### What to produce
Lines from the first one down to the one containing "kého správania, poskytovanie" in the data below are the only ones needed; please return them exactly, both ends included.
··········
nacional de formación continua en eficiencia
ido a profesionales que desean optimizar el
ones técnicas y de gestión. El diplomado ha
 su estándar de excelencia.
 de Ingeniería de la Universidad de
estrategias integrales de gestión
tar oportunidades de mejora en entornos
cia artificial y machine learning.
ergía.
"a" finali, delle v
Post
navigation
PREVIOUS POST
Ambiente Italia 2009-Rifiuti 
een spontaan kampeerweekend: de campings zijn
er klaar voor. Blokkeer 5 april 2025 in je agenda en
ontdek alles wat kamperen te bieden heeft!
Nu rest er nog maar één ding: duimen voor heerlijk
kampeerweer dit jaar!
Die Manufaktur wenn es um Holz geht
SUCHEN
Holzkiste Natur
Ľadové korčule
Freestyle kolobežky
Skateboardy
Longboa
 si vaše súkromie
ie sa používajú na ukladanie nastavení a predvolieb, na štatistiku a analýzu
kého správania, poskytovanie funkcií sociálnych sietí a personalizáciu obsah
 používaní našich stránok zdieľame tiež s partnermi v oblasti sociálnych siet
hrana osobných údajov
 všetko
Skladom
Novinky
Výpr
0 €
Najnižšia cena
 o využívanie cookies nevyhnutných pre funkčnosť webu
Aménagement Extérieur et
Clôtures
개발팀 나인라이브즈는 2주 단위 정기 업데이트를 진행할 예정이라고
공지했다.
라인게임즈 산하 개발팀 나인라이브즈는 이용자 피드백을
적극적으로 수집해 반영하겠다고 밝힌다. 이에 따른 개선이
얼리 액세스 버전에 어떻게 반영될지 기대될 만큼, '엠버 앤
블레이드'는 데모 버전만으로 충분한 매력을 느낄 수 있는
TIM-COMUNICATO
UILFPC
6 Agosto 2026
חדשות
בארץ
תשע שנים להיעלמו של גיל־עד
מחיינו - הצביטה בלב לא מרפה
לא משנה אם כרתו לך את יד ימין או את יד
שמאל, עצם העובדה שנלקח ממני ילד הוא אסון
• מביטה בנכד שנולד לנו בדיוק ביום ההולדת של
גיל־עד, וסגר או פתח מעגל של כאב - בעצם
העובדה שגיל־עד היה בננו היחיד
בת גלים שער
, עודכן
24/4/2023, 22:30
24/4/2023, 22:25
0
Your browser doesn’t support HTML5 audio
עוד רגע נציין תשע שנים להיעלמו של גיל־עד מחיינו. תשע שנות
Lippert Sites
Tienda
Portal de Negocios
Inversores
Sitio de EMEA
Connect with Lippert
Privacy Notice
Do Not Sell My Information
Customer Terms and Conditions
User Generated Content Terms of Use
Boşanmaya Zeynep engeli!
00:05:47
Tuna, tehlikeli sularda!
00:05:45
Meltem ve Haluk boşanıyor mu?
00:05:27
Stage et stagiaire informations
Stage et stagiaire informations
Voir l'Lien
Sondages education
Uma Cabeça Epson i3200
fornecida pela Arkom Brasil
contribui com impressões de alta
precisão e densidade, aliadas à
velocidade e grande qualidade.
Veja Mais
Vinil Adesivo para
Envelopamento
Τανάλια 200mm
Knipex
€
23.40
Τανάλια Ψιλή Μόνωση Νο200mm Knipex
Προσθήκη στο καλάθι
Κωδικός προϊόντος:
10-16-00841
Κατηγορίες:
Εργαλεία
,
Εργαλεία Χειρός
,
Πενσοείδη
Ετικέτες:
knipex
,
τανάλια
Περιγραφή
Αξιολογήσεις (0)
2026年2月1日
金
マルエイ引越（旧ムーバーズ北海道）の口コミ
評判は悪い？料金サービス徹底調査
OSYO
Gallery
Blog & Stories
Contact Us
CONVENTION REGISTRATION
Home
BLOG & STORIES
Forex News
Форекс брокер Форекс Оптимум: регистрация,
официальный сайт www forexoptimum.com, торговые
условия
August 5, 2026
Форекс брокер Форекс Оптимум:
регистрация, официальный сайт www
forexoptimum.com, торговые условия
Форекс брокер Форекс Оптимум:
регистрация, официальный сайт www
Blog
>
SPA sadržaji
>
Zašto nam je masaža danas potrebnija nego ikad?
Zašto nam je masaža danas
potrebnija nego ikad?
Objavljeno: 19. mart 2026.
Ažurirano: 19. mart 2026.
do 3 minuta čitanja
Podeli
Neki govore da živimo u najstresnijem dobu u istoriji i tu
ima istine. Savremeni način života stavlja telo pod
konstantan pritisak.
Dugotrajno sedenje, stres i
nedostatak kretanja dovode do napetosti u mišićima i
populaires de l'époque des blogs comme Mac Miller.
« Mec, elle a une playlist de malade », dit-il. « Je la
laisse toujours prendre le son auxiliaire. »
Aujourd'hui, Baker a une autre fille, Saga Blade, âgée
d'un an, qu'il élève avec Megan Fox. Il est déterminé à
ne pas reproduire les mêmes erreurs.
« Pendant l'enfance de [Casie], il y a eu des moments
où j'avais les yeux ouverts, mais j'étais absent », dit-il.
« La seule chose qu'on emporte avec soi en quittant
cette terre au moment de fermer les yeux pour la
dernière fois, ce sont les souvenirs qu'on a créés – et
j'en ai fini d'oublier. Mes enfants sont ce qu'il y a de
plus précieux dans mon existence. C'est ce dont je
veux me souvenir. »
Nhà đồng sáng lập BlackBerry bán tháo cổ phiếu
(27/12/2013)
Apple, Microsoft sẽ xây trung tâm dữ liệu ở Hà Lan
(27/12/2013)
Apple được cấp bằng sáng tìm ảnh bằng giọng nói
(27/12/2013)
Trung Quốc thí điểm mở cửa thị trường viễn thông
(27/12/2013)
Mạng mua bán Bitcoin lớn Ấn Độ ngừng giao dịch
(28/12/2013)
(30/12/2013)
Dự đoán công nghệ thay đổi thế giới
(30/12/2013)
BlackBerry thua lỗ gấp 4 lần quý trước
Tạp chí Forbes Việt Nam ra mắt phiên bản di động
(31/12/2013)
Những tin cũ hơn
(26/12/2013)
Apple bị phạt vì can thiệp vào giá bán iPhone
··········
### Answer box
nacional de formación continua en eficiencia
ido a profesionales que desean optimizar el
ones técnicas y de gestión. El diplomado ha
 su estándar de excelencia.
 de Ingeniería de la Universidad de
estrategias integrales de gestión
tar oportunidades de mejora en entornos
cia artificial y machine learning.
ergía.
"a" finali, delle v
Post
navigation
PREVIOUS POST
Ambiente Italia 2009-Rifiuti 
een spontaan kampeerweekend: de campings zijn
er klaar voor. Blokkeer 5 april 2025 in je agenda en
ontdek alles wat kamperen te bieden heeft!
Nu rest er nog maar één ding: duimen voor heerlijk
kampeerweer dit jaar!
Die Manufaktur wenn es um Holz geht
SUCHEN
Holzkiste Natur
Ľadové korčule
Freestyle kolobežky
Skateboardy
Longboa
 si vaše súkromie
ie sa používajú na ukladanie nastavení a predvolieb, na štatistiku a analýzu
kého správania, poskytovanie funkcií sociálnych sietí a personalizáciu obsah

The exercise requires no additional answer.